Records excerpted from a collection
++++++++++++++++++++

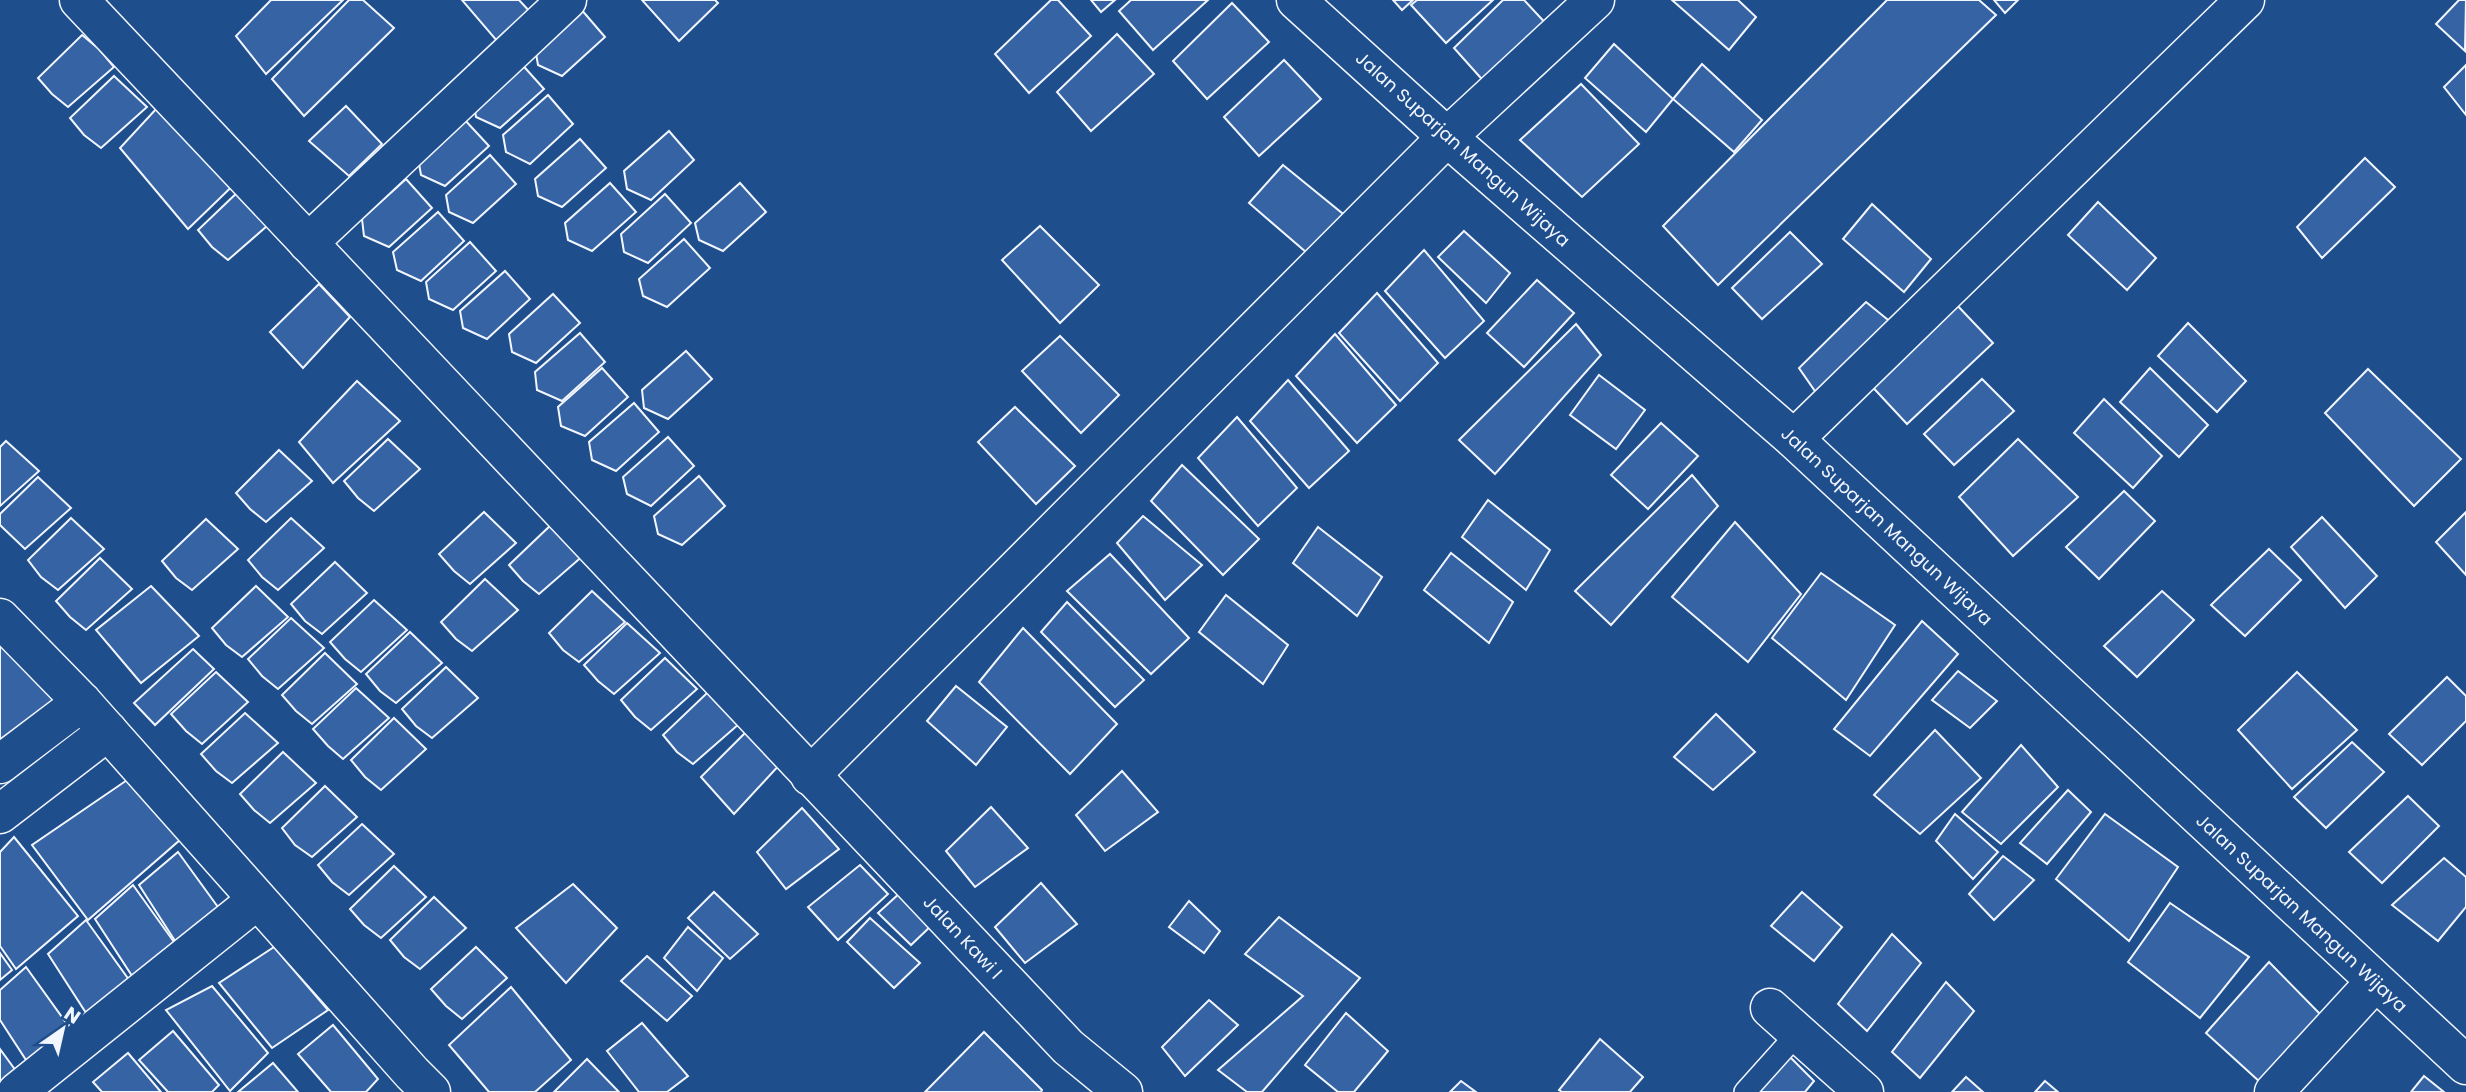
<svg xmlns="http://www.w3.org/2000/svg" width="2466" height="1092" viewBox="0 0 2466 1092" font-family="Poppins,sans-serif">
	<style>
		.building { fill: #3563a3; stroke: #f2f6ff; stroke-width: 2 }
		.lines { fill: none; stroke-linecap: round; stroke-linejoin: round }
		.service-casing { stroke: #f2f6ff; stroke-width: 24 }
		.minor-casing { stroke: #f2f6ff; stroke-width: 41 }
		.trunk-casing { stroke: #f2f6ff; stroke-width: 41 }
		.service { stroke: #1f4e8c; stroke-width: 21 }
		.minor { stroke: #1f4e8c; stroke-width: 38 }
		.trunk { stroke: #1f4e8c; stroke-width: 38 }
		.labels { text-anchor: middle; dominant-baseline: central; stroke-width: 5; stroke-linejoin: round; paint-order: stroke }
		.street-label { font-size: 18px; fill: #f2f6ff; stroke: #1f4e8c }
	</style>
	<rect width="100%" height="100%" fill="#1f4e8c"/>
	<!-- building -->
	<g class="building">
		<polygon points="271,0 343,0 266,74 236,36"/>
		<polygon points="349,0 363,0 394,28 304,116 272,79"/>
		<polygon points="462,0 519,0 532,14 497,41"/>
		<polygon points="642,0 715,0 718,3 679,41"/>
		<polygon points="1051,0 1058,0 1091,36 1029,93 995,54"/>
		<polygon points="1091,0 1115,0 1101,12"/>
		<polygon points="1131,0 1208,0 1153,50 1119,11"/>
		<polygon points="1393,0 1413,0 1402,10"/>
		<polygon points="1417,0 1493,0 1446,43 1411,5"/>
		<polygon points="1503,0 1524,0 1551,29 1488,86 1454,48"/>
		<polygon points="1672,0 1738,0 1756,17 1729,50"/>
		<polygon points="1887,0 1979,0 1996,15 1718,285 1663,226"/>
		<polygon points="1994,0 2018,0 2005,13"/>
		<polygon points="2459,0 2466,0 2465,51 2436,24"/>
		<polygon points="1232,3 1269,42 1207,99 1173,61"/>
		<polygon points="580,8 605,37 562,76 538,65 535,48"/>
		<polygon points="1117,34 1154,74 1091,131 1057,92"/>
		<polygon points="82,35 99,49 114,67 68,107 52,94 38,78"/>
		<polygon points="1614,44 1673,99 1646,132 1585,78"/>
		<polygon points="518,60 544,89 500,128 476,117 473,100"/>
		<polygon points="1284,60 1321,99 1259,156 1224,117"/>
		<polygon points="1702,64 1762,120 1734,152 1673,99"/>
		<polygon points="2466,65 2466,115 2444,87"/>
		<polygon points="114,76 147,107 101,148 84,135 70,118"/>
		<polygon points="1581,84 1639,144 1582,197 1520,140"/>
		<polygon points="170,94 248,171 188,229 120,148"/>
		<polygon points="548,95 573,124 530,164 506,152 503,135"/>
		<polygon points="346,106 382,144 349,176 309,141"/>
		<polygon points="463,118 489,146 445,186 421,175 418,158"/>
		<polygon points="669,131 694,160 651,200 627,189 624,171"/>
		<polygon points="580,139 606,168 562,207 538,196 535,179"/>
		<polygon points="490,155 516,184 473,223 449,212 446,195"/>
		<polygon points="2365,158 2395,187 2322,258 2297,227"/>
		<polygon points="1283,165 1348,218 1314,259 1249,203"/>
		<polygon points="406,179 432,208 389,247 364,236 362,219"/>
		<polygon points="610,183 636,212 592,251 568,240 565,223"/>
		<polygon points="740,183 766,212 723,251 699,240 695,223"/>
		<polygon points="242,188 275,219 228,260 212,247 198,230"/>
		<polygon points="665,194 691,223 648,263 624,252 621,234"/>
		<polygon points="2098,202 2156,258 2127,290 2068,235"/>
		<polygon points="1872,204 1931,259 1904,292 1843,239"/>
		<polygon points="438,212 464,241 421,281 397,270 393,252"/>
		<polygon points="1040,226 1099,285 1060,323 1002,260"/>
		<polygon points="1464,231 1510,273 1486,303 1438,257"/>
		<polygon points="1790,232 1822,264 1762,319 1732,288"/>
		<polygon points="684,239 710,268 667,307 643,296 639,279"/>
		<polygon points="470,242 496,271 453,310 429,299 426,282"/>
		<polygon points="1424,250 1484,321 1445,358 1385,291"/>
		<polygon points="505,271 530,299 487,339 463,328 460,311"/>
		<polygon points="1537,280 1574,313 1524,367 1487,333"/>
		<polygon points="319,284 350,317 303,368 270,332"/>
		<polygon points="1377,293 1438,363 1400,401 1339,333"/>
		<polygon points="553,294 580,323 536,363 512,352 509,334"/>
		<polygon points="1866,302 1898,328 1817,394 1799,368"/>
		<polygon points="1954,302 1993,343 1907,424 1866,380"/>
		<polygon points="2188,323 2246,381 2217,412 2158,356"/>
		<polygon points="1576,324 1601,355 1495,474 1459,440"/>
		<polygon points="580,333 605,362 562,401 537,390 535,372"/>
		<polygon points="1335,334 1396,405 1357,443 1296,376"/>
		<polygon points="1060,336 1119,395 1081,433 1022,371"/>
		<polygon points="686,351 712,379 668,419 644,408 642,390"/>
		<polygon points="602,368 628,397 585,436 561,426 558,407"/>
		<polygon points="2150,368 2208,425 2179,457 2120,402"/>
		<polygon points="2368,369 2461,459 2414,506 2325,413"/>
		<polygon points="1599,375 1645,410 1616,449 1570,415"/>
		<polygon points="1982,379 2014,411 1954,465 1924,434"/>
		<polygon points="1288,380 1349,451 1309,488 1250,421"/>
		<polygon points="357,381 400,421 333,483 299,442"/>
		<polygon points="2104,399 2162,456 2133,488 2074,433"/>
		<polygon points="634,403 659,432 616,471 592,460 589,442"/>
		<polygon points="1015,407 1075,466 1036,504 978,442"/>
		<polygon points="1237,417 1297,488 1258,526 1198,458"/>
		<polygon points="1661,423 1698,456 1648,509 1611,475"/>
		<polygon points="668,437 694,466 651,506 627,494 623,477"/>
		<polygon points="388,439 420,469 374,511 358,498 344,481"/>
		<polygon points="2018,439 2078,497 2013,556 1959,497"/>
		<polygon points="6,441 39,471 0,506 0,447"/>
		<polygon points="279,450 312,481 266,522 250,509 236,493"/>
		<polygon points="1182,465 1259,539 1223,575 1151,501"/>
		<polygon points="1692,475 1718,506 1611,625 1575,591"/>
		<polygon points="699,476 725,506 682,545 658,534 654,516"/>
		<polygon points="38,477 71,508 25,549 0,525 0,514"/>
		<polygon points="2124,491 2155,521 2099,579 2066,547"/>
		<polygon points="1488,500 1550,550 1526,590 1462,537"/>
		<polygon points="484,512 516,543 470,584 454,571 439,554"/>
		<polygon points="2466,512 2466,575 2436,542"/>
		<polygon points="1143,516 1202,565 1165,600 1117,543"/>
		<polygon points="2322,517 2377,576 2345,608 2291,547"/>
		<polygon points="71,518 104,549 58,590 41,577 28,560"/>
		<polygon points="291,518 324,548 278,590 262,577 248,560"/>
		<polygon points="206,519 238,549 192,590 176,578 162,561"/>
		<polygon points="1735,522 1801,594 1748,662 1672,597"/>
		<polygon points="553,523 585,554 539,594 523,581 509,565"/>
		<polygon points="1318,527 1382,577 1357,616 1293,563"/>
		<polygon points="2269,549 2301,580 2245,636 2211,605"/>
		<polygon points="1451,553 1513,602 1489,643 1424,590"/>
		<polygon points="1110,554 1189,638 1151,674 1067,591"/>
		<polygon points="100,558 132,589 86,630 70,617 56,601"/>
		<polygon points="335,562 367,593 322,634 305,621 291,604"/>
		<polygon points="1821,573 1895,625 1846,700 1772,638"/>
		<polygon points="485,579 518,610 472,651 456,639 441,622"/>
		<polygon points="151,586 199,636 141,683 96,630"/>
		<polygon points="256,586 288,617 242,657 226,645 212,628"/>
		<polygon points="592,591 625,622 579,662 563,650 549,633"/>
		<polygon points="2162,591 2194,620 2137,677 2104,646"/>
		<polygon points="1226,595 1288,645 1263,684 1199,632"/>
		<polygon points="374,600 407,630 361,672 345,659 330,642"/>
		<polygon points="1067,602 1144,680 1115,707 1041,632"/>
		<polygon points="291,618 324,648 278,689 262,676 248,659"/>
		<polygon points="1922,621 1958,654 1870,756 1834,729"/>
		<polygon points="627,623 660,653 614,694 598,681 584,665"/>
		<polygon points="1023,628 1117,724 1070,774 979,682"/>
		<polygon points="410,632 442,663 396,703 380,691 366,674"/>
		<polygon points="0,633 57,698 0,740"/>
		<polygon points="193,649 214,669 155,725 134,703"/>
		<polygon points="325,653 357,684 312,724 296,711 282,695"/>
		<polygon points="665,658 697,689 651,730 635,717 621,700"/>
		<polygon points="446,667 478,698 432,738 416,726 402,709"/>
		<polygon points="1958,671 1997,701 1970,728 1932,700"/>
		<polygon points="216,672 248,702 202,744 186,731 171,714"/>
		<polygon points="2297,672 2357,730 2292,789 2238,730"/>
		<polygon points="2447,677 2466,696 2466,721 2422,765 2389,734"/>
		<polygon points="956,686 1007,727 976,765 927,721"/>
		<polygon points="356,688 389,718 343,759 328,746 313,729"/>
		<polygon points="707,693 724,707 739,724 693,764 677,752 663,735"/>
		<polygon points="245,713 278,743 232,783 216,771 201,754"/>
		<polygon points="1716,714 1755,752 1713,790 1674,757"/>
		<polygon points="394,718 426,749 381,790 365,777 351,760"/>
		<polygon points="748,730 782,762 734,814 701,777"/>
		<polygon points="1935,730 1981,778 1920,834 1874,795"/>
		<polygon points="2352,742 2384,772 2326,828 2294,797"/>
		<polygon points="2021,745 2058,787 2001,844 1962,812"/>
		<polygon points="283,752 316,783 270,823 254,810 240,794"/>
		<polygon points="1122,771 1158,812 1105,851 1076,815"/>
		<polygon points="133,776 181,839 88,920 32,845"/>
		<polygon points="325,786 357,817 312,857 295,845 282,828"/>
		<polygon points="2068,790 2091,812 2047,864 2020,843"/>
		<polygon points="2408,796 2439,826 2382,883 2349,852"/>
		<polygon points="991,807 1028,848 975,887 946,851"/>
		<polygon points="802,808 839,849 786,889 757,852"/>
		<polygon points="1955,814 1998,852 1973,879 1936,841"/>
		<polygon points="2105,814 2178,867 2129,941 2056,879"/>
		<polygon points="362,824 394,854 349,895 332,882 318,865"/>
		<polygon points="14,837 78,916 16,969 0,946 0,852"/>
		<polygon points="178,852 223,914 179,947 139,885"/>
		<polygon points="2003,856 2034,880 1994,920 1969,894"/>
		<polygon points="2444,858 2466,877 2466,907 2438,941 2392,905"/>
		<polygon points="860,865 888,894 838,940 808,907"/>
		<polygon points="394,866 426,897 381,938 364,925 350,909"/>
		<polygon points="1041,883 1077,924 1025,963 995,927"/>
		<polygon points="573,884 617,928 566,983 516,928"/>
		<polygon points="133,885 179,949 136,982 95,919"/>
		<polygon points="714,892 758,934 730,959 688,918"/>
		<polygon points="901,892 933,924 911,945 878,913"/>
		<polygon points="1802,892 1842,927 1814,961 1771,926"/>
		<polygon points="434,897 466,928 420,969 404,957 390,940"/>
		<polygon points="1189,901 1220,931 1204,953 1169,927"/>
		<polygon points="2170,903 2249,957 2200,1018 2128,962"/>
		<polygon points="1279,917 1360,978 1262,1092 1247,1092 1218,1070 1303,996 1245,954"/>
		<polygon points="870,918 920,963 894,988 847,942"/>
		<polygon points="86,920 132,984 88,1016 48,954"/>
		<polygon points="688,927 723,958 697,991 664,958"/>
		<polygon points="1892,934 1921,963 1867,1031 1838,1004"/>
		<polygon points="274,947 328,1010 272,1048 219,983"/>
		<polygon points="476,947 507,978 462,1019 446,1006 431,989"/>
		<polygon points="0,953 12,970 0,980"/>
		<polygon points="647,956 692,996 667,1021 621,981"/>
		<polygon points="2269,962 2322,1016 2260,1082 2206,1033"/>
		<polygon points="26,967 72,1031 28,1063 0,1020 0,990"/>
		<polygon points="1946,982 1974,1011 1920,1078 1892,1052"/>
		<polygon points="212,986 268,1053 230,1091 166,1010"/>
		<polygon points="511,987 571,1060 535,1092 489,1092 449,1045"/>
		<polygon points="1209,1000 1238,1025 1185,1076 1162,1047"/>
		<polygon points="1346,1013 1388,1051 1354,1092 1338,1092 1305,1065"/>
		<polygon points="642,1023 688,1076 667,1092 639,1092 607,1051"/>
		<polygon points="333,1025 378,1079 366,1092 331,1092 298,1054"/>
		<polygon points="173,1031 219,1085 212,1092 168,1092 139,1060"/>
		<polygon points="984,1032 1042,1090 1041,1092 925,1092"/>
		<polygon points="1600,1039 1643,1077 1630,1092 1562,1092 1559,1090"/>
		<polygon points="0,1049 19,1075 0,1090"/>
		<polygon points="128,1053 161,1092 102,1092 93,1082"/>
		<polygon points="1786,1053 1814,1081 1805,1092 1756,1092"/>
		<polygon points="587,1059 619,1092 554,1092"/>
		<polygon points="273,1063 298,1092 238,1092"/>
		<polygon points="2424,1076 2444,1092 2411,1092"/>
		<polygon points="1966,1077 1983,1092 1952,1092"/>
		<polygon points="1461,1081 1476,1092 1450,1092"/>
		<polygon points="2045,1081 2058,1092 2035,1092"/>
	</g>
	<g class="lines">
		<!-- service casing -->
		<g class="service-casing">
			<polyline id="service" points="1745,1092 1798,1033"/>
		</g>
		<!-- minor casing -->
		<g class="minor-casing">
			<g id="minor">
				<polyline points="79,0 1068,1047 1123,1092"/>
				<polyline points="308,243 567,0"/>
				<polyline points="1794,439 2245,0"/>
				<polyline points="0,618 82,702 412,1073 431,1092"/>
				<polyline points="0,764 82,702"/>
				<polyline points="810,776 1447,137 1595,0"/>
				<polyline points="0,814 108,731"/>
				<polyline points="1770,1008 1864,1092"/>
				<polyline points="17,1092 257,900"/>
				<polyline points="2274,1092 2375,982"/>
			</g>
		</g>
		<!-- trunk casing -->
		<g class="trunk-casing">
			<polyline id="trunk" points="1296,0 1447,137 1794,439 2466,1065"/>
		</g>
		<!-- service -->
		<use href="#service" class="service"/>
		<!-- minor -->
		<use href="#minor" class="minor"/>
		<!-- trunk -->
		<use href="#trunk" class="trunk"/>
	</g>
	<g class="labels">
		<!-- street labels -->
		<g class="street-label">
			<text transform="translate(1463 149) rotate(42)">Jalan Suparjan Mangun Wijaya</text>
			<text transform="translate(1887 526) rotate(43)">Jalan Suparjan Mangun Wijaya</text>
			<text transform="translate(2302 913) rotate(43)">Jalan Suparjan Mangun Wijaya</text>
			<text transform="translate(963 937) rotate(47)">Jalan Kawi I</text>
		</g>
	</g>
	<!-- north arrow -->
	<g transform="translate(63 1029) rotate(34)" stroke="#1f4e8c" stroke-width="5" paint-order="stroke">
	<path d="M0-5L12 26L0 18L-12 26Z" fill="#f2f6ff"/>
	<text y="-10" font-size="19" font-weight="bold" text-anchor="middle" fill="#f2f6ff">N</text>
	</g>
</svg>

++++++++++++++++++++

◆ **WORK TASK**: Copy out every line from the data above that has "lines" in it.

◆ **FINAL ANSWER**:
		.lines { fill: none; stroke-linecap: round; stroke-linejoin: round }
	<g class="lines">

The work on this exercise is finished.